Kisumu
Kisumu is Kenya’s third largest town. It is situated on the shores of Lake Victoria, bordering Tanzania, Uganda, Rwanda and Burundi. Around the lake, Kisumu is the leading commercial, industrial and fishing centre.
Fishing dominates the town’s view, with fishermen’s boats on the lake beaches, modern fish processing plants, informal drying sites, numerous fish markets and stalls. The fish industry has good economic potential but workers remain poor. In general over 30 percent of the population is unemployed.
Half of the population of Kisumu lives in absolute poverty and doesn’t manage to get enough food. Poverty is worse than in the capital Nairobi and other Kenyan cities, further deteriorating with rising prices of food and fuel.
Manyatta
Kisumu has three crowded slums, located within town. Over three hundred thousand people live closely packed together in miserable conditions, lacking the basic necessities of life. Urban Matters will focus on the neighbourhoods Manyatta A and B which are part of the slum belt. The total population of Manyatta is 86,000. Because of former upgrading schemes having been concentrated in Manyatta “A”, it is the relatively best developed slum of Kisumu. This means opportunities to create a model settlement, or to resolve problems related with a more advanced state of basic conditions, are within reach. The slightly better-of situation in Manyatta “A”, combined with the Lavidec Consortium plan to develop a model village in a sub-area of Manyatta “B”, can engender an oil slick effect on the whole of Manyatta and the neighbourhood of Nyalenda.
Challenges
Kisimu’s slums contain thousands of shacks, constructed of wood, plastic and iron sheeting roofs, without piped water, sewage and electricity. Community toilets and showers are scarce and unhygienic. Household waste is hardly collected because of the lack of a proper disposal site. Soil and ground water are polluted.

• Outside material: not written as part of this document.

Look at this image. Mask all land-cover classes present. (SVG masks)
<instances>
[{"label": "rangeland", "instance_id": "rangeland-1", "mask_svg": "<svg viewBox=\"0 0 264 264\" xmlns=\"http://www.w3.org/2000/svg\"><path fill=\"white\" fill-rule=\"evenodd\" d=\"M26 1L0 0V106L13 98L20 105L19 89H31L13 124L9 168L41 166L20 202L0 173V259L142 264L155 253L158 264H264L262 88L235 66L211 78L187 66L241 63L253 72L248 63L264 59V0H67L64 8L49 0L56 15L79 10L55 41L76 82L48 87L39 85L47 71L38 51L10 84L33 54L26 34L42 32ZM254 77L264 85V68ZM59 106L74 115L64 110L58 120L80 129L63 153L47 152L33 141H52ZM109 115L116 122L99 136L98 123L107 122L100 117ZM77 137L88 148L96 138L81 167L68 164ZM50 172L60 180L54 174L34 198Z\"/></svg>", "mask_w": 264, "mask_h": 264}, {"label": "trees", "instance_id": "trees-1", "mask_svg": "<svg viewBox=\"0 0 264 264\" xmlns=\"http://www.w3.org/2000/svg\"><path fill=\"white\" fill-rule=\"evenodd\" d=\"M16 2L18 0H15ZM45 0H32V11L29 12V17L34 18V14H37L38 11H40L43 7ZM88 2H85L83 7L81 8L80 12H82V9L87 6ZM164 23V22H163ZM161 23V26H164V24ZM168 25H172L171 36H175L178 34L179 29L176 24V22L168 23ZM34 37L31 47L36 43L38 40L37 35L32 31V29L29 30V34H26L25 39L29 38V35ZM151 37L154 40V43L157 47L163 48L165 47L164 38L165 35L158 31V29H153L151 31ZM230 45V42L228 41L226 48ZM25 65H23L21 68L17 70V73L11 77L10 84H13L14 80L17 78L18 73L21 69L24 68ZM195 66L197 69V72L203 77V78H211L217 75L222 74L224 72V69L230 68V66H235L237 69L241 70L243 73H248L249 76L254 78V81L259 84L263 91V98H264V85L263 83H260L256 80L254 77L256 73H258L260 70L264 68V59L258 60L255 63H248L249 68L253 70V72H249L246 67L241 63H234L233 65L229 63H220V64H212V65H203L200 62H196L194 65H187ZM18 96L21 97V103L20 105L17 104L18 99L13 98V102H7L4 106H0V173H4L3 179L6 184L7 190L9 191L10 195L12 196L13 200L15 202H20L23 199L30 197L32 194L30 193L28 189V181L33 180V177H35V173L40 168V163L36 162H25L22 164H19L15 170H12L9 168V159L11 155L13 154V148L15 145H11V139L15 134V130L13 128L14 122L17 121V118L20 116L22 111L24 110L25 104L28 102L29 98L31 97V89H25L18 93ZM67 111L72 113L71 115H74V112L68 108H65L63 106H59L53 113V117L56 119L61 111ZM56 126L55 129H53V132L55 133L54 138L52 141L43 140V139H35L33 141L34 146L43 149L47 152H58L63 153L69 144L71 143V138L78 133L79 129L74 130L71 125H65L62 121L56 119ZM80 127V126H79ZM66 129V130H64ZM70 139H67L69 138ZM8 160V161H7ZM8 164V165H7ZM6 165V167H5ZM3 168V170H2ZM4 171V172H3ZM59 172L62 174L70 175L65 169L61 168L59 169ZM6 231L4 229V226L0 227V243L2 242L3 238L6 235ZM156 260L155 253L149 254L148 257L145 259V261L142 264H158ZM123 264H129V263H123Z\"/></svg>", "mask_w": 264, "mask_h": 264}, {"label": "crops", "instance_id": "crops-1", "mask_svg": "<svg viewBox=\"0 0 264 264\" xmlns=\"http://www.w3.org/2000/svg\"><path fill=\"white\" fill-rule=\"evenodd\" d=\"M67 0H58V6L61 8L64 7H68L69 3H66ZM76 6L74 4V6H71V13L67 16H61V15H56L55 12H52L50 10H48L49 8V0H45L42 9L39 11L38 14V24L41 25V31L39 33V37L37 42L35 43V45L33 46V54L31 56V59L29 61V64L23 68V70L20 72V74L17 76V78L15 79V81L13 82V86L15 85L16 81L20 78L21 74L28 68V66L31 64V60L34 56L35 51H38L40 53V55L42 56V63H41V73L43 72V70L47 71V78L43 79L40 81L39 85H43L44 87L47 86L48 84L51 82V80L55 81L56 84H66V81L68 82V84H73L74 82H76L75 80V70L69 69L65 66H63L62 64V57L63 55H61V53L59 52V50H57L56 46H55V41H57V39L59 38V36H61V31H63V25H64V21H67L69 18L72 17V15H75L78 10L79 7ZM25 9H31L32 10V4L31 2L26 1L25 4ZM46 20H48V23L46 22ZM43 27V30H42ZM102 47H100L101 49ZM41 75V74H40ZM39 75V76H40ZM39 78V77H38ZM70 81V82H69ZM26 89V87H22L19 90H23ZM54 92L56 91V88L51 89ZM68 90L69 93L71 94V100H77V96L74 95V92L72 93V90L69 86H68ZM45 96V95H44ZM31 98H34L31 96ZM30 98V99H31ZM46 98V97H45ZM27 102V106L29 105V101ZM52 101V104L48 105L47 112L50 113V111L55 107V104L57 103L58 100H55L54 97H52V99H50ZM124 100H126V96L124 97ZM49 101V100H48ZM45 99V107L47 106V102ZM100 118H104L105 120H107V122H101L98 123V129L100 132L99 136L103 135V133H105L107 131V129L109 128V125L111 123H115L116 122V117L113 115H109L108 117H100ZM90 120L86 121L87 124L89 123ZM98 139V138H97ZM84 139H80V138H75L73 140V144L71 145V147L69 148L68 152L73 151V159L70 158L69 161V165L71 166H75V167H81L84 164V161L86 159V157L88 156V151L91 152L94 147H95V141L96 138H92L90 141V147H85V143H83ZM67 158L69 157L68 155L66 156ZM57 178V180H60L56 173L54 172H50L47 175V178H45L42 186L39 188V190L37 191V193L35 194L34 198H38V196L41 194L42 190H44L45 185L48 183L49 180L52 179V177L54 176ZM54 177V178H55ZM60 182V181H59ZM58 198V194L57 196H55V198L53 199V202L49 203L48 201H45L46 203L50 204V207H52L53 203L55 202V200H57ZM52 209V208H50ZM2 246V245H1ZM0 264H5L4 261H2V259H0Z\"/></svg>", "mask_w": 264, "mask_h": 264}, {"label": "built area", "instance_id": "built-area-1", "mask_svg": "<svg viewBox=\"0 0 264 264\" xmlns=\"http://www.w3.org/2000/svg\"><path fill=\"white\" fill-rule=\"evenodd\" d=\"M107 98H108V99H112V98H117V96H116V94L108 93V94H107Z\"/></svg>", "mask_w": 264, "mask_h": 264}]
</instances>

The unhygienic living conditions cause serious health problems. In addition, diseases like malaria, typhoid and diarrhea specifically cause children to die. Healthcare is insufficient and expensive. The hiv/aids pandemic remains the largest threat to health and society. One in three pregnant women in Kisumu are tested hiv positive.
Women are usually heads of households. Many are widowed, divorced or left by their husbands. Without any money to invest, they are limited to small-scale businesses and informal fish processing. Cynically, Kisumu suffers from a severe shortage of clean water, even though it adjoins Lake Victoria, the second largest fresh water lake in the world.
Opportunities
The cooperation between civil society organisations is relatively strong. They undertook various initiatives together after the riots in Kisumu in January of this year and want to continue this cooperation. Kisumu has been identified as one of the Millenium Cities, which creates opportunities to link the initiatives taken by the Millenium Cities Initiatives with Urban Matters.
Some of the opportunities that have been indicated by local organisations in Kisumu are:
- Setting up a sustainable system for processing and conversation of solid waste into economically useful products, using existing private (in)formal collection and conversation/recycling initiatives.
- Sewer system development, treatment and waste water recycling for irrigation, industrial and domestic use call for urgent additional support.
- Water hyacinth/water weeds management to remove and recycle this Lake Victoria “product” for commercial purposes.
- Investing in sustainable fishery, one of the main income sources of the people living in Manyatta;
- Investments in public transport. The lack of affordable public transport influences the opportunities of the Manyatta citizens in different ways (considerable expenses on transport to/from work, not attractive to businesses).
Other opportunities are to be found in areas such as alternative water supply, development of play/training fields and urban agriculture.